Allégorie Is Making Bags Out of Apples and Mangos

Some pieces even smell like the fruit. Yum.

allegorie bags
Courtesy of Allégorie

Sustainability. It's the ubiquitous word you've likely heard from your favorite fashion brands as of late—from ASOS, which just launched its first circular collection, to Gucci, which debuted its first-ever environmentally-friendly collection Off the Grid. The fashion industry as a whole has increasingly been working to rectify its contributions to waste creation and climate change, especially as consumers become more conscious of what they're purchasing. (According to the United Nations Environment Programme (UNEP), the equivalent of one garbage truck full of clothes is burned or dumped in a landfill every second, while the fashion industry produces 20 percent of the global wastewater and 10 percent of global carbon emissions.)

The negative environmental and social impact that consumers can have, simply from buying something they like, is what inspired Allégorie Co-Founder Heather Jiang to look for more creative solutions in reducing waste and encouraging recyclability. Her out-of-the-box idea? Creating high-quality and durable accessories such as backpacks and crossbody bags out of discarded fruits.

allégorie
Allégorie's first product launch was a cardholder made of mango leather.
Courtesy of Allégorie

"It's a relatively new thing to incorporate fruit and plant fiber into bags," Jiang says. "We spent a couple years searching the globe, trying to find the best possible material. We tried using pineapple, mushroom, banana, and did some trial and error testing until we developed our own formula."

Currently, the one-year-old accessories line offers small "leather" goods for under $100 to larger pieces, like a backpack retailing for $325, all made from either whole mangos or from the skins of apples.

The technical challenges of turning food into a useable material that looks and feels like leather—not to mention, non-environmentally friendly material is often more readily available and cheaper to use in fashion (hello, PVC and polyester)—means there is less corporate investment in what Jiang is exploring. She notes that her and her co-founder, Jen, often work with smaller, community-based start ups to source the fruits and produce the actual product. Another hurdle that they've faced and overcome: The seasonality of the supply of the raw materials. The good news is though, the team can stock up on the fruit leather, it won't rot or go bad, when there is an ample supply of the fruit.

"Our partner suppliers collect the wasted apples from apple farms or the mangos not sold in the supermarket and [turn it] into 'leather' at their facilities," Jiang says. "The dye [used] on the accessories are plant based or environmentally-friendly dyes. [Once we get the leather], the actual making of the bags is here in the heart of NYC. We're embracing the heritage of the garment district."

allegorie
"Our products are like allegories that deliver a broader message about real world issues. We are a socially and environmentally responsible brand, which means it's always more than just a bag. It's a choice of lifestyle and belief on what's good for the planet and future generations."
Courtesy of Allégorie

The Allégorie founders receive their fruit leather from countries such as Japan, Italy, Netherlands, and Taiwan. They also work to ensure the supply chain process is transparent and ethical by visiting the facilities themselves and speaking to the people collecting the fruits. "This is a growing community, so we are dependent on each other and trust each other to make it work for everyone," Jiang says.

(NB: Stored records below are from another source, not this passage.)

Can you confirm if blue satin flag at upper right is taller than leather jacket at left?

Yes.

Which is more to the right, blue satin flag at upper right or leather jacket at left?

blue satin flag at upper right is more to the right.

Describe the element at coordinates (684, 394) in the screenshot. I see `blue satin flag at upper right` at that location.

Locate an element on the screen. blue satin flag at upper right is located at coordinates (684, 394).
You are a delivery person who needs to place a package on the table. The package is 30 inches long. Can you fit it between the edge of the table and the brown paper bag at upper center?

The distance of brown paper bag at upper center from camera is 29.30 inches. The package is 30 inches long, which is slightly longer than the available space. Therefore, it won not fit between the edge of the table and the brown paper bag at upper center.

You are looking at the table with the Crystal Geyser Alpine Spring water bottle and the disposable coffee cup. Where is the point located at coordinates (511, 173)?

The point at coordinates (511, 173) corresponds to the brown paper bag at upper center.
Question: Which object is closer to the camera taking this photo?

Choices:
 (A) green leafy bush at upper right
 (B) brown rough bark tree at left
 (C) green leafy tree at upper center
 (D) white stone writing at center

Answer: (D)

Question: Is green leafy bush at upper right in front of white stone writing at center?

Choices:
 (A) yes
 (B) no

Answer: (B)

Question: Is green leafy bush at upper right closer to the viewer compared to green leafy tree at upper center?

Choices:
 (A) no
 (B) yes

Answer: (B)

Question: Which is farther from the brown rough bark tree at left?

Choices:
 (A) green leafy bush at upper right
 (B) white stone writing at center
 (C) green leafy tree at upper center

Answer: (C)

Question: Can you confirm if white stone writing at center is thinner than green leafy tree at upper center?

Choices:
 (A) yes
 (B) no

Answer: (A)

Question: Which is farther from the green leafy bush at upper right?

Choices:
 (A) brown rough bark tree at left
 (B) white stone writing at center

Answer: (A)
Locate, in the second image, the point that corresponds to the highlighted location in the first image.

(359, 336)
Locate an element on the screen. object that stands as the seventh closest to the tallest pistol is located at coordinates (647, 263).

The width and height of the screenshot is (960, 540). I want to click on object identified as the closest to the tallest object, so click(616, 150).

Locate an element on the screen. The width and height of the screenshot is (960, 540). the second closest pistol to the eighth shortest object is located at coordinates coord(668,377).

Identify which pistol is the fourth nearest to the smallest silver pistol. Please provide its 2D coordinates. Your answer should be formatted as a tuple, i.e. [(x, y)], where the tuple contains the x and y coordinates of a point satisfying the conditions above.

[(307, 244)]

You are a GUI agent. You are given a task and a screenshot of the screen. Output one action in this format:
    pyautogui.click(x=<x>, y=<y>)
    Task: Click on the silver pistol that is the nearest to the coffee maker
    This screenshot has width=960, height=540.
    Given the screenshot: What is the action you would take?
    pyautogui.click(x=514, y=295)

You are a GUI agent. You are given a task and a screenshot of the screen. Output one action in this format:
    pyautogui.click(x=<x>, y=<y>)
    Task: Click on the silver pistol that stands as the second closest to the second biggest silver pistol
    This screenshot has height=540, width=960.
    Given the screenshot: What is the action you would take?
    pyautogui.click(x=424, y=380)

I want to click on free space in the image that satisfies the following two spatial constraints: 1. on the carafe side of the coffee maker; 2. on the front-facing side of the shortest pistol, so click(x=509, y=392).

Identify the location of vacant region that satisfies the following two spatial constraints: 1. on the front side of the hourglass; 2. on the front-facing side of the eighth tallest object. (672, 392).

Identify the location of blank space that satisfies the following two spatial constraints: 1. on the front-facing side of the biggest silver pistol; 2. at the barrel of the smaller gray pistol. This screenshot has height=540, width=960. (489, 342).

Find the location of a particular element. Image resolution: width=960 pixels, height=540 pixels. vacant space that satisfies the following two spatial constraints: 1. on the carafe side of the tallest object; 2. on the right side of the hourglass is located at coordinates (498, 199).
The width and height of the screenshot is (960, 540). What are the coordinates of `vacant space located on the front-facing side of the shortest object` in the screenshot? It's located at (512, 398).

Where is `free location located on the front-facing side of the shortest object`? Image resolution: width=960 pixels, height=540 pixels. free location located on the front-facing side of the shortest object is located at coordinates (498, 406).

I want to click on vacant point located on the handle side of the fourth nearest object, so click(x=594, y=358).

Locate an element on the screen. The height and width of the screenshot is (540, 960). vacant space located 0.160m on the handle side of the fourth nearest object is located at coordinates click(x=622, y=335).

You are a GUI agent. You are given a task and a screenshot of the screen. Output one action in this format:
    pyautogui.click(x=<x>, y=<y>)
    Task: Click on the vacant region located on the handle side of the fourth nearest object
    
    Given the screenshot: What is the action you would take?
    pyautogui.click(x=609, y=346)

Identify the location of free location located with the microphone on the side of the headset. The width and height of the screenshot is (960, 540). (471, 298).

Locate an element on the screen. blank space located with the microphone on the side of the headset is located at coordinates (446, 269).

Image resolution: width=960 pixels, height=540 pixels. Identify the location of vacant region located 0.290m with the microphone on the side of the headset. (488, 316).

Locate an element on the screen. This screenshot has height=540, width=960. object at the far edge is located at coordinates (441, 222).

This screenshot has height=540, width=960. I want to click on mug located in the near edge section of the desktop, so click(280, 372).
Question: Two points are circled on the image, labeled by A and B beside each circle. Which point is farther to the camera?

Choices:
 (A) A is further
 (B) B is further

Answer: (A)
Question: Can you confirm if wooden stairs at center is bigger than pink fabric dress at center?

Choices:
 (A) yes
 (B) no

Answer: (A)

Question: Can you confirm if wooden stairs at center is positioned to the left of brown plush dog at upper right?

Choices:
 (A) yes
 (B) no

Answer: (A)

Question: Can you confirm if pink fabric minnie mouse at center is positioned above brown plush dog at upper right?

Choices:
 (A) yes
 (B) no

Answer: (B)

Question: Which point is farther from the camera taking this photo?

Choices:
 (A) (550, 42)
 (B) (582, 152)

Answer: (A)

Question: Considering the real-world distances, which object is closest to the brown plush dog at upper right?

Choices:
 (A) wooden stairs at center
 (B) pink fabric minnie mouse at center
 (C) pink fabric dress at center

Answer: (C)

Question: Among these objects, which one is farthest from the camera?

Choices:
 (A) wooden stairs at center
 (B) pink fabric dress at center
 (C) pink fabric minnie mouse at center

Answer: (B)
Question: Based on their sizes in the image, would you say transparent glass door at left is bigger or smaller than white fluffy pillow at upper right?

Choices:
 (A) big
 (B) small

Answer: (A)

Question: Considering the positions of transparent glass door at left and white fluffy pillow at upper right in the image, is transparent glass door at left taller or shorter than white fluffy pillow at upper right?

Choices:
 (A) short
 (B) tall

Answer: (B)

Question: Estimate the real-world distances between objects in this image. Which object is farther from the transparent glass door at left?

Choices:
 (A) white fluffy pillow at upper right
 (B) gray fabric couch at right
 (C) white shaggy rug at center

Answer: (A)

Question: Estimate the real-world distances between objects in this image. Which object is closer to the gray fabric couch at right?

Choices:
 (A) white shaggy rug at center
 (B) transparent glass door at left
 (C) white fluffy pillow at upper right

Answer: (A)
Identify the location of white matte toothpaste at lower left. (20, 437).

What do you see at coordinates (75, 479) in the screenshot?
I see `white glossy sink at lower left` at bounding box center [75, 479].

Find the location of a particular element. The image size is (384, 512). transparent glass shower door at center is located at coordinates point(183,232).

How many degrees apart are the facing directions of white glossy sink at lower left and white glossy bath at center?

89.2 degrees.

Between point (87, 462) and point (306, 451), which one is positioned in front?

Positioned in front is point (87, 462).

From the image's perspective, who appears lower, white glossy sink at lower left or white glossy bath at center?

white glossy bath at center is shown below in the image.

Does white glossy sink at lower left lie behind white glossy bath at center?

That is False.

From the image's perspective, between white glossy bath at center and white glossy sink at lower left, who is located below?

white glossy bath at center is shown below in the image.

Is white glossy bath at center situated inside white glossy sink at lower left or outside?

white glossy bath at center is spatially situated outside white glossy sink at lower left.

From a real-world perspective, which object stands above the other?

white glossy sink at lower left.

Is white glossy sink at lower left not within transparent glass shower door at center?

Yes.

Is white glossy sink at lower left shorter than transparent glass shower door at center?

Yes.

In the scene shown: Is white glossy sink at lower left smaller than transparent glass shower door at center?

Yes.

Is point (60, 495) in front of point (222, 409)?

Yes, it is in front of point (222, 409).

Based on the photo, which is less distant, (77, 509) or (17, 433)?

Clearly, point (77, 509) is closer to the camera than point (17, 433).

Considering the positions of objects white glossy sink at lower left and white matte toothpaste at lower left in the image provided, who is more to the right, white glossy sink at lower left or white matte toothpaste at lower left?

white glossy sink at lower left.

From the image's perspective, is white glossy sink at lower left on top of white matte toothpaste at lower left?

To take the eco-friendly angle one step further, the lining inside Allégorie products are made with a combination of plant-based polymer materials and recycled polyester fibers. "The plant-based part is called biomass-derived polymers that's made from crops such as corn or sugar cane. The recycled polyester fibers are recycled and created in a highly eco-efficient way that uses 84 percent less energy than traditional way of producing the same kind of materials," Jiang shares.

Courtesy of Allégorie

"We've received tremendous feedback [from friends and family like] 'OMG, this smells like mango' or 'this smells like real leather and is durable," Jiang says of the year-old brand. Her and Jen are currently a two-woman team trying to expand Allégorie's eco-friendly brand reputation and messaging to consumers. They're taking the business day by day, especially in light of the COVID-19 pandemic.

On top of all this, Jiang acknowledges that Allégorie isn't fully 100 percent sustainable yet and is working to solve this while also discovering more fruits/vegetables to add to their Rolodex of raw materials. "We went through a phrase where nothing worked and we had the chance of maybe comprising a little bit on the material, but that's not what our brand is about. We want to explore all the options possible," she says. "Collectively, we can push [the fashion] industry to a more sustainable future."